The Blues' had already shown their interest in 2016, but back then, Andersson felt like she wasn’t ready to move her career abroad. Today, looking at it as a spectator from the sidelines, it’s hard to see what made her doubt that.  Early on after joining Chelsea, she cemented her spot in team’s starting formation, playing alongside Swedish national team colleague Magdalena Eriksson, who she also played with at Linköping. The pair have already formed a strong part of the Sweden national team’s defence and it would be no surprise continued for the national team in the future: 

”I chose to wait to move abroad when Chelsea came with the offer the first time around. I didn't feel quite ready back then but I also really wanted to finish my contract with Linköping. Looking back on it now, turning down that offer, I realize that I could’ve missed the chance to play abroad completely, but I had to be honest with myself; personally I wasn’t ready for it.”

”One year later and with a lot more confidence I accepted Chelsea’s second offer and I haven’t regretted it for a second. I feel that I have made good decisions so far on my journey. Challenges are very important, but for me, it is also very important to feel safe and secure about myself and my life outside football for it to work so I can perform at my highest level.” Andersson explains.

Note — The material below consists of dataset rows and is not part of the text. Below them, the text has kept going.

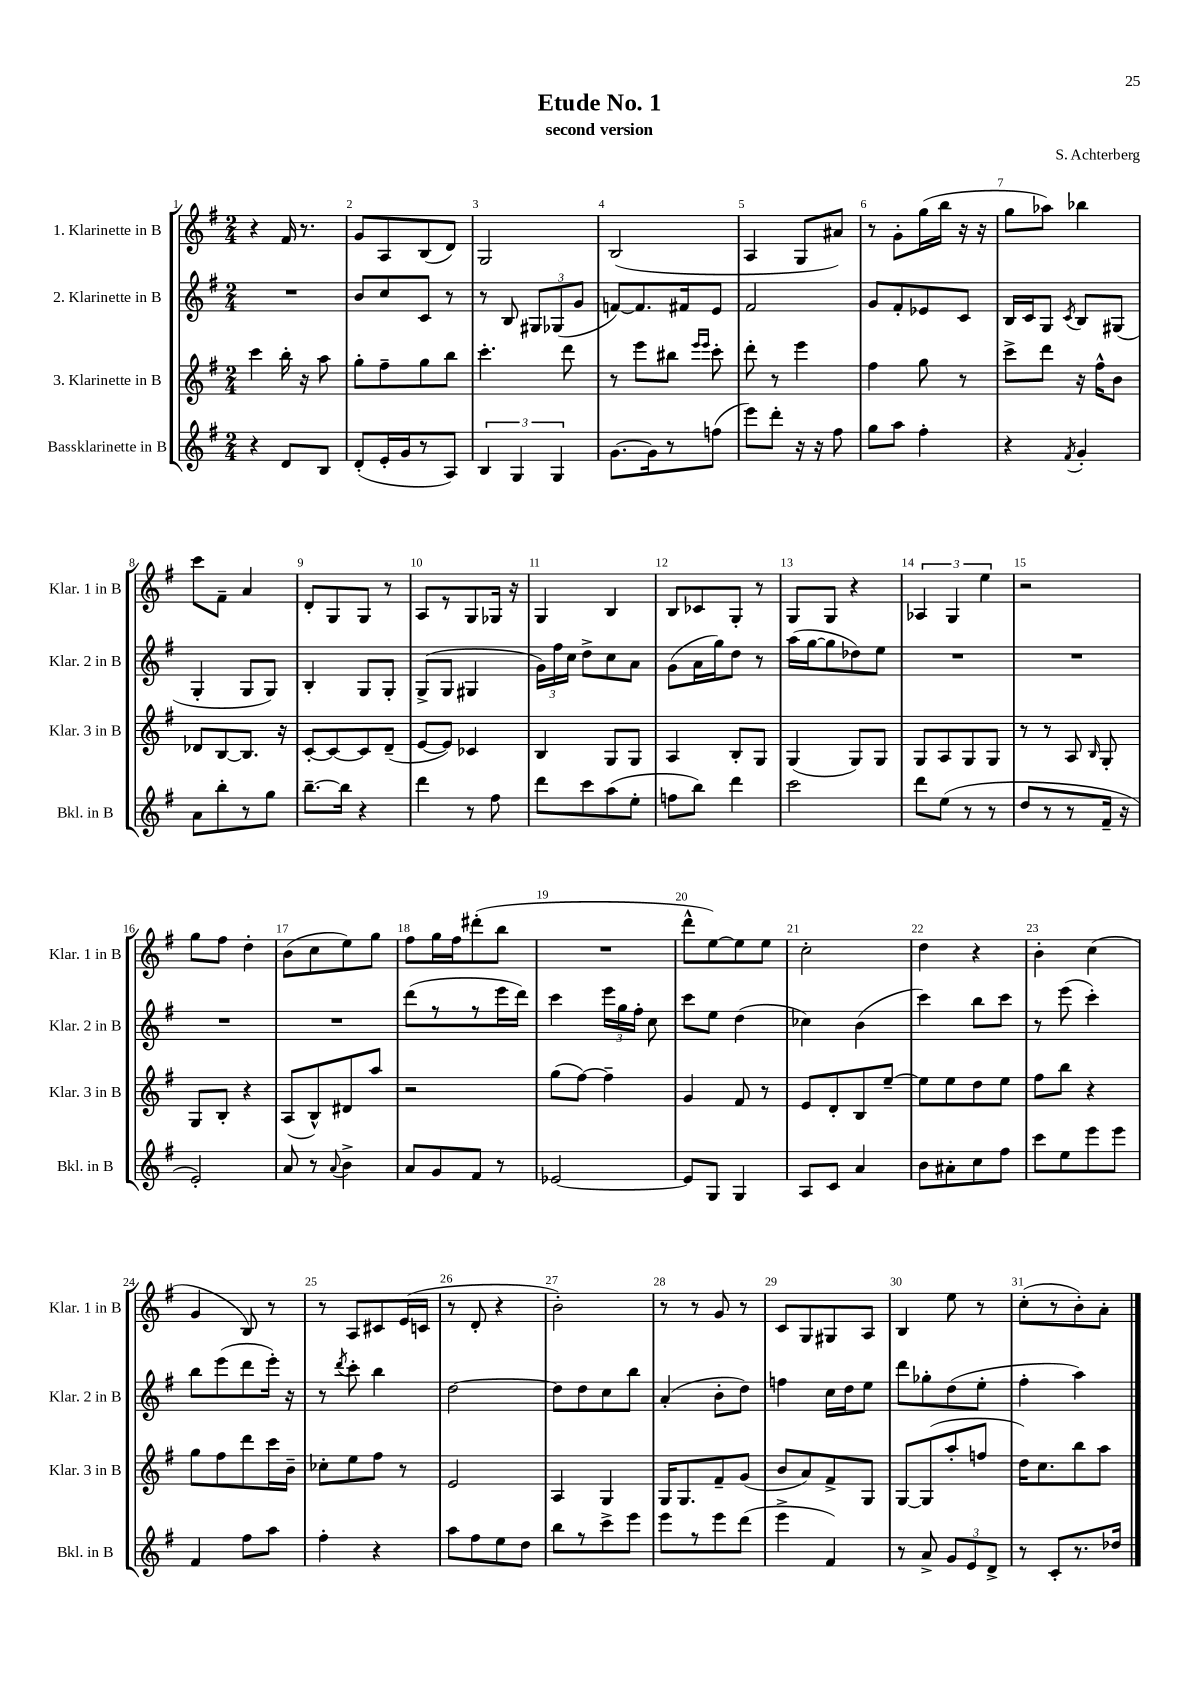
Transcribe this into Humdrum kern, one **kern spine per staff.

**kern	**kern	**kern	**kern
*part4	*part3	*part2	*part1
*staff4	*staff3	*staff2	*staff1
*I"Bassklarinette in B	*I"3. Klarinette in B	*I"2. Klarinette in B	*I"1. Klarinette in B
*I'Bkl. in B	*I'Klar. 3 in B	*I'Klar. 2 in B	*I'Klar. 1 in B
*clefG2	*clefG2	*clefG2	*clefG2
*k[f#]	*k[f#]	*k[f#]	*k[f#]
*M2/4	*M2/4	*M2/4	*M2/4
=1	=1	=1	=1
4r	4ccc\	2r	4r
8d/L	16bb'\	.	16f#/
.	16r	.	8.r
8B/J	8aa\	.	.
=2	=2	=2	=2
(8d'/L	8gg'\L	8b/L	8g/L
16e'/L	8ff#~\	8cc/	8A/
16g/J	.	.	.
8r	8gg\	8c/J	(8B/
8A/J)	8bb\J	8r	8d/J)
=3	=3	=3	=3
6B/	4.ccc'\	8r	2G/
.	.	8B/	.
6G/	.	.	.
.	.	12G#X/L	.
6G/	.	(12G-X/	.
.	8ddd\	.	.
.	.	12g/J	.
=4	=4	=4	=4
[8.g\L	8r	[8fn/L)	(2B/
.	8eee\L	8.f/]	.
16g\k]	.	.	.
8r	8bb#X\J	.	.
.	.	16f#X/k	.
.	16qqeee/LL	.	.
.	16qqeee/JJ	.	.
(8ffn\J	8ccc'\	8e/J	.
=5	=5	=5	=5
8eee\L)	8ddd'\	2f#/	4A/
8ddd'\J	8r	.	.
16r	4eee\	.	8G/L
16r	.	.	.
8ff#\	.	.	8a#X/J)
=6	=6	=6	=6
8gg\L	4ff#\	8g/L	8r
8aa\J	.	8f#'/	8g'\L
4ff#'\	8gg\	8e-X/	(16gg\L
.	.	.	16bb\JJ
.	8r	8c/J	16r
.	.	.	16r
=7	=7	=7	=7
4r	8ccc^\L	16B/LL	8gg\L
.	.	16c/J	.
.	8ddd\J	8G/J	8aa-X\J)
8qf#/	.	8qc/	.
4g'/	16r	8B/L	4bb-X\
.	16ff#^^\KL	.	.
.	8b\J	(8G#X/J	.
!!LO:LB:g=z
=8	=8	=8	=8
8a\L	8d-X/L	4G'/	8ccc\L
8bb'\	[8B/	.	8f#~\J
8r	8.B/J]	8G/L	4a/
8gg\J	.	8G/J)	.
.	16r	.	.
=9	=9	=9	=9
[8.bb~\L	[8c'/L	4B'/	8d'/L
.	8c/_	.	8G/
16bb\Jk]	.	.	.
4r	8c/]	8G/L	8G/J
.	(8d~/J	8G'/J	8r
=10	=10	=10	=10
4ddd\	[8e/L	(8G^/L	8A/L
.	8e/J])	8G/J	8r
8r	4c-X/	4G#X/	8G/
8ff#\	.	.	16G-X/Jk
.	.	.	16r
=11	=11	=11	=11
8ddd\L	4B/	24g\LL)	4G/
.	.	24ff#\	.
.	.	24cc\JJ	.
8ccc\	.	8dd^\L	.
(8aa\	8G/L	8cc\	4B/
8ee'\J	8G/J	8a\J	.
=12	=12	=12	=12
8ffn\L	4A/	(8g\L	8B/L
8bb\J)	.	16a\L	8c-X/
.	.	16gg\J)	.
4ddd\	8B'/L	8dd\J	8G'/J
.	8G/J	8r	8r
=13	=13	=13	=13
2ccc\	(4G/	(16aa\LL	8G/L
.	.	[16gg\J	.
.	.	8gg\]	8G/J
.	8G/L)	8dd-X\)	4r
.	8G/J	8ee\J	.
=14	=14	=14	=14
8ddd\L	8G/L	2r	6A-X/
(8ee\J	8A/	.	.
.	.	.	6G/
8r	8G/	.	.
.	.	.	6ee\
8r	8G/J	.	.
=15	=15	=15	=15
8dd/L	8r	2r	2r
8r	8r	.	.
8r	8A/	.	.
.	16qqB/	.	.
16f#~/Jk	8G'/	.	.
16r	.	.	.
!!LO:LB:g=z
=16	=16	=16	=16
2e'/)	8G/L	2r	8gg\L
.	8B'/J	.	8ff#\J
.	4r	.	4dd'\
=17	=17	=17	=17
8a/	(8A/L	2r	(8b\L
8r	8B^^/)	.	8cc\
8qqa/	.	.	.
4b^\	8d#X/	.	8ee\)
.	8aa/J	.	8gg\J
=18	=18	=18	=18
8a/L	2r	(8ddd\L	8ff#\L
8g/	.	8r	16gg\L
.	.	.	16ff#\J
8f#/J	.	8r	(8ddd#X'\
8r	.	16eee\L	8bb\J
.	.	16ddd\JJ)	.
=19	=19	=19	=19
[2e-X/	(8gg\L	4ccc\	2r
.	[8ff#\J)	.	.
.	4ff#~\]	24eee\LL	.
.	.	24gg\	.
.	.	24ff#'\JJ	.
.	.	8cc\	.
=20	=20	=20	=20
8e-/L]	4g/	8ccc\L	8ddd^^\L
8G/J	.	8ee\J	[8ee\)
4G/	8f#/	(4dd\	8ee\]
.	8r	.	8ee\J
=21	=21	=21	=21
8A/L	8e/L	4cc-X\)	2cc'\
8c/J	8d'/	.	.
4a/	8B/	(4b\	.
.	[8ee~/J	.	.
=22	=22	=22	=22
8b\L	8ee\L]	4ccc\)	4dd\
8a#X'\	8ee\	.	.
8cc\	8dd\	8bb\L	4r
8ff#\J	8ee\J	8ccc\J	.
=23	=23	=23	=23
8ccc\L	8ff#\L	8r	4b'\
8ee\	8bb\J	(8eee\	.
8eee\	4r	4ccc'\)	(4cc\
8eee\J	.	.	.
!!LO:LB:g=z
=24	=24	=24	=24
4f#/	8gg\L	8bb\L	4g/
.	8ff#\	(8eee\	.
8ff#\L	8ddd\	8ddd\	8B/)
8aa\J	16ccc\L	16eee'\Jk)	8r
.	16b~\JJ	16r	.
=25	=25	=25	=25
4ff#'\	8cc-X'\L	8r	8r
.	.	8qddd/	.
.	8ee\	8ccc'\	8A/L
4r	8ff#\J	4bb\	8c#X/
.	8r	.	(16e/L
.	.	.	16cn/JJ
=26	=26	=26	=26
8aa\L	2e/	[2dd\	8r
8ff#\	.	.	8d'/
8ee\	.	.	4r
8dd\J	.	.	.
=27	=27	=27	=27
8bb\L	4A/	8dd\L]	2b'\)
8r	.	8dd\	.
8ccc^\	4G/	8cc\	.
8eee\J	.	8bb\J	.
=28	=28	=28	=28
8eee\L	16G/KL	(4a'/	8r
.	8.G/	.	.
8r	.	.	8r
8eee\	8f#~/	8b'\L	8g/
(8ddd\J	(8g/J	8dd\J)	8r
=29	=29	=29	=29
4eee^\	8b/L	4ffn\	8c/L
.	8a/)	.	8G/
4f#/)	8f#^/	16cc\LL	8G#X/
.	.	16dd\J	.
.	8G/J	8ee\J	8A/J
=30	=30	=30	=30
8r	[8G/L	8ddd\L	4B/
8a^/	(8G/]	8gg-X'\	.
12g/L	8aa'/	(8dd\	8ee\
12e/	.	.	.
.	8ffn/J	8ee'\J	8r
12d^/J	.	.	.
=31	=31	=31	=31
8r	16dd\KL)	4ff#'\	(8cc'\L
.	8.cc\	.	.
8c'/L	.	.	8r
8.r	8bb\	4aa\)	8b'\)
.	8aa\J	.	8a'\J
16dd-X/Jk	.	.	.
==	==	==	==
*-	*-	*-	*-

It should be no surprise that every professional football player has created their own way to success. However, they all seem to have the same motivation to put in all the hard work that being a footballer for the best clubs in the world demands of them and that is their want to win titles, their will to improve, get stronger and to train and play with the best footballers in the world. With Chelsea’s stated ambitions to win every competition they’re in and with them now being back in the UEFA Women's Champions League it's quite obvious what Andersson is striving for in the near future:

”The best part about being a Chelsea player is our supporters and our fans! I think we have the best supporters in the league, no doubt about that. And that I have the opportunity to train and play with some of the world’s greatest players every single day. It’s the best possible environment for me to be in at the moment and it’s challenging me every day to help me improve my own game. To succeed in winning titles and to achieve the goals you make is just inspiring me more and more to work even harder. It’s no secret that we’re aiming high for the upcoming season. My dream would come true if I get to win not just the league but also the Champions League with Chelsea!” Andersson says.  

  • Back at it

The left-back hasn’t played games or trained with the Blues since before the Algarve Cup back in March and it’s safe to say that she is looking forward to the next season starting:

”I’m looking forward to starting the preseason with Chelsea again. I've missed my teammates and to meet up and train with them again is going to be amazing. During this period I’ve really tried to make the best of the situation and I’ve been training on my own. I’ve been doing a lot, both with a ball at my feet and without, improving on my technique and my physical strength.”

Now back in London after a couple of months at home in Sweden, Andersson is spending her days in quarantine with her long-standing defending companion and teammate Magdalena Eriksson. What do they do to make the time go as fast as possible whilst waiting for pre-season to finally start? They are playing ping-pong and practicing their technical skills with a football in the backyard.